* **TASK ITEM**: The reply to the records below should contain exactly the lines from the line with "left ankle: (330, 619)" through the line with "right eye: (332, 180)", and nothing besides.

[EXTRACTED INFORMATION Boundary: Start]

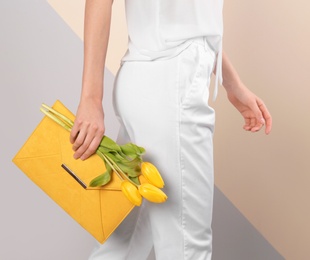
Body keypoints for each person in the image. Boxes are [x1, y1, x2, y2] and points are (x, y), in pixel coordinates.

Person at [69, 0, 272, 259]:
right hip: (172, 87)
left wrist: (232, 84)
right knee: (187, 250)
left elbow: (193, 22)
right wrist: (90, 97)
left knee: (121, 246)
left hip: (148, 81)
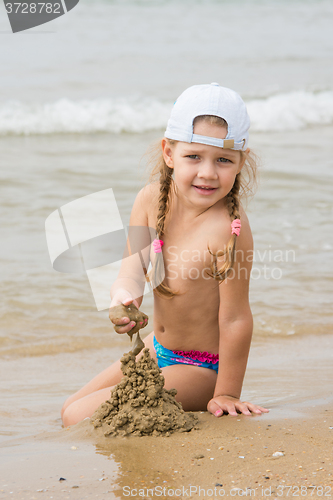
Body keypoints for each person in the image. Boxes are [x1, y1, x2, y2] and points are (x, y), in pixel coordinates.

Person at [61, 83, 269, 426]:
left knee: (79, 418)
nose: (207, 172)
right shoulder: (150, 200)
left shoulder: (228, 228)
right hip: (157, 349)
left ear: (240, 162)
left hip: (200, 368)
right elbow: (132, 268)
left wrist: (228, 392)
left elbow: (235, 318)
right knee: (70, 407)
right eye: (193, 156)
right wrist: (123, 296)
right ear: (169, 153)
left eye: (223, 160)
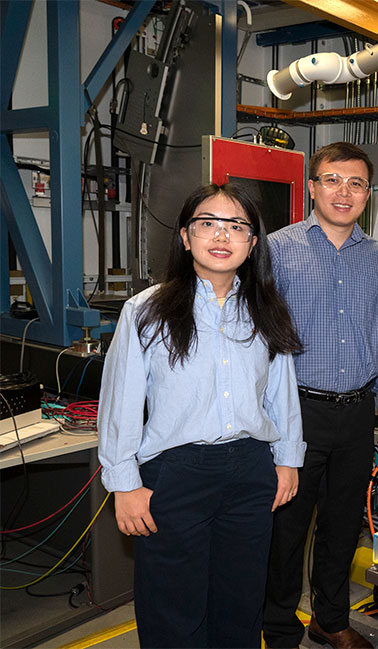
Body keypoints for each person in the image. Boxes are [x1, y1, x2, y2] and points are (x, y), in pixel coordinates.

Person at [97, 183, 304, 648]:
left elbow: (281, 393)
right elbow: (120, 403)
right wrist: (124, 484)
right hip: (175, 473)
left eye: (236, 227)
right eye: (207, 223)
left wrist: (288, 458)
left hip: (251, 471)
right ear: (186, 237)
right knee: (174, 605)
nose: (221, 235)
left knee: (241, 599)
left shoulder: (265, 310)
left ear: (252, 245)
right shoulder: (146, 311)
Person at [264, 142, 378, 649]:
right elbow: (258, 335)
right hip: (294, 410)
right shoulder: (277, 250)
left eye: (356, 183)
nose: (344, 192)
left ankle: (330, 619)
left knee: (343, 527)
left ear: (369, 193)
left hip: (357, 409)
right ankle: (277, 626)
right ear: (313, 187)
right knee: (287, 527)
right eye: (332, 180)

[EXTRACTED INFORMATION Boundary: End]
[EXTRACTED INFORMATION Boundary: Start]

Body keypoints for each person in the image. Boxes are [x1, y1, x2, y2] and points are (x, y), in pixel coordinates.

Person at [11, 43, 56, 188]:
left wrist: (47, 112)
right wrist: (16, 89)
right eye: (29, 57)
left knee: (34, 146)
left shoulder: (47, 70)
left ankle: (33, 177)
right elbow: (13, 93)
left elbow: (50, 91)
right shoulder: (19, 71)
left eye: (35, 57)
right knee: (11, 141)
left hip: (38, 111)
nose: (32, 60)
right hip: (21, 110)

[EXTRACTED INFORMATION Boundary: End]

* **RESULT OF THE EXERCISE**:
left ankle: (330, 619)
left knee: (343, 527)
left ear: (369, 193)
left hip: (357, 409)
right ankle: (277, 626)
right ear: (313, 187)
right knee: (287, 527)
right eye: (332, 180)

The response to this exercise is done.